=== What is expected ===
Copy the lines from the one containing "Q: Count the crackers on the table." through the one containing "Q: How many cookies", keeping them identical.

=== Dataset extract ===
####################

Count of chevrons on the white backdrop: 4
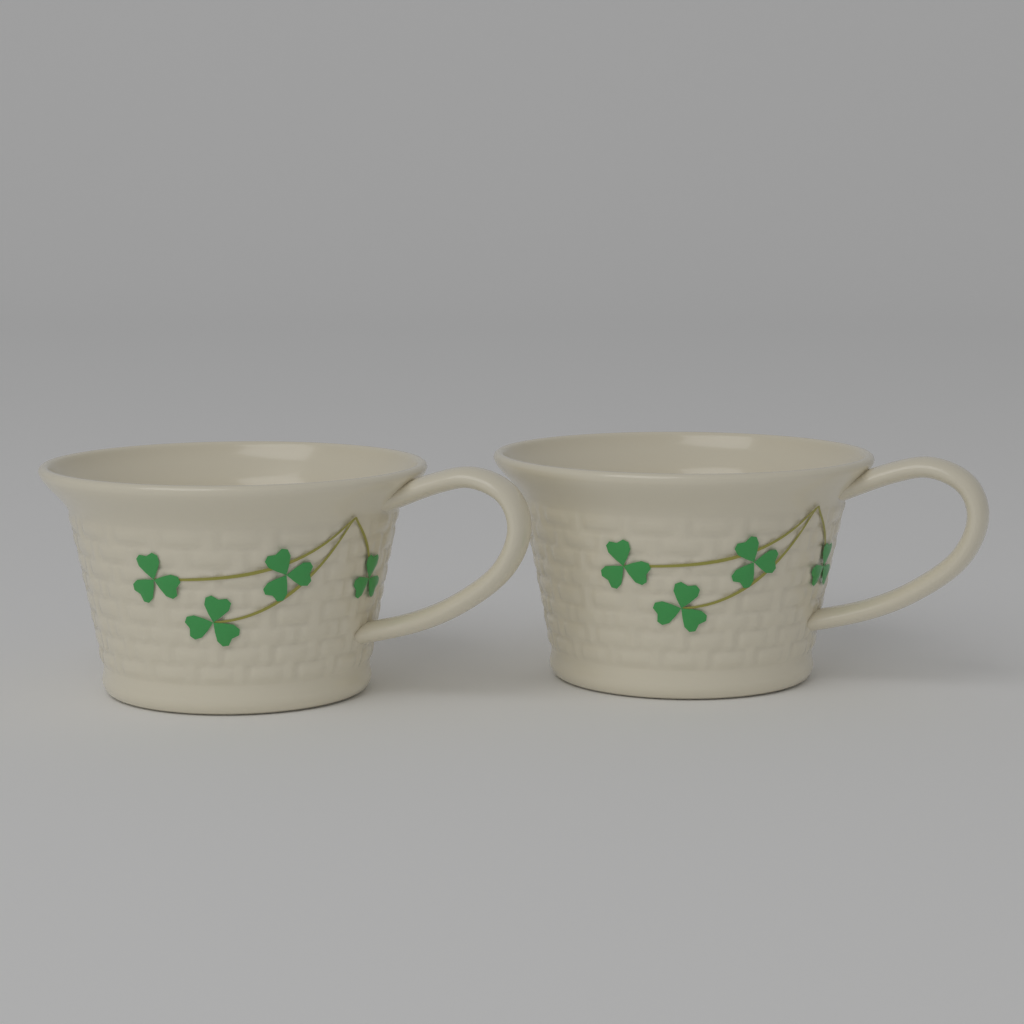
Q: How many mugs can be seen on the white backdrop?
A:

####################

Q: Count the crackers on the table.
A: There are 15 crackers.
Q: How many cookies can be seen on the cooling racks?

####################

=== Correct response ===
Q: Count the crackers on the table.
A: There are 15 crackers.
Q: How many cookies can be seen on the cooling racks?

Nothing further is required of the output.